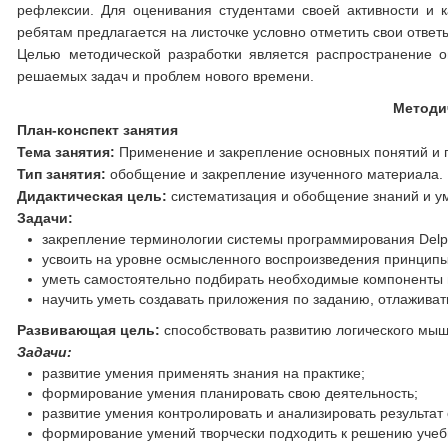
рефлексии. Для оценивания студентами своей активности и к
ребятам предлагается на листочке условно отметить свои ответ
Целью методической разработки является распространение о
решаемых задач и проблем нового времени.
Методическая карта 
План-конспект занятия
Тема занятия:
Применение и закрепление основных понятий и 
Тип занятия:
обобщение и закрепление изученного материала.
Дидактическая цель:
систематизация и обобщение знаний и у
Задачи:
закрепление терминологии системы программирования Delp
усвоить на уровне осмысленного воспроизведения принципы
уметь самостоятельно подбирать необходимые компоненты и
научить уметь создавать приложения по заданию, отлаживать
Развивающая цель:
способствовать развитию логического мыш
Задачи:
развитие умения применять знания на практике;
формирование умения планировать свою деятельность;
развитие умения контролировать и анализировать результат
формирование умений творчески подходить к решению учеб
==============================
Give every line of text from the items above as a Markdown table with the columns Row and Line text, numbering the rows in order and skipping blank lines. Leave the pictures out.

| Row | Line text |
|---|---|
| 1 | рефлексии. Для оценивания студентами своей активности и к |
| 2 | ребятам предлагается на листочке условно отметить свои ответ |
| 3 | Целью методической разработки является распространение о |
| 4 | решаемых задач и проблем нового времени. |
| 5 | Методическая карта  |
| 6 | План-конспект занятия |
| 7 | Тема занятия: |
| 8 | Применение и закрепление основных понятий и  |
| 9 | Тип занятия: |
| 10 | обобщение и закрепление изученного материала. |
| 11 | Дидактическая цель: |
| 12 | систематизация и обобщение знаний и у |
| 13 | Задачи: |
| 14 | закрепление терминологии системы программирования Delp |
| 15 | усвоить на уровне осмысленного воспроизведения принципы |
| 16 | уметь самостоятельно подбирать необходимые компоненты и |
| 17 | научить уметь создавать приложения по заданию, отлаживать |
| 18 | Развивающая цель: |
| 19 | способствовать развитию логического мыш |
| 20 | Задачи: |
| 21 | развитие умения применять знания на практике; |
| 22 | формирование умения планировать свою деятельность; |
| 23 | развитие умения контролировать и анализировать результат |
| 24 | формирование умений творчески подходить к решению учеб |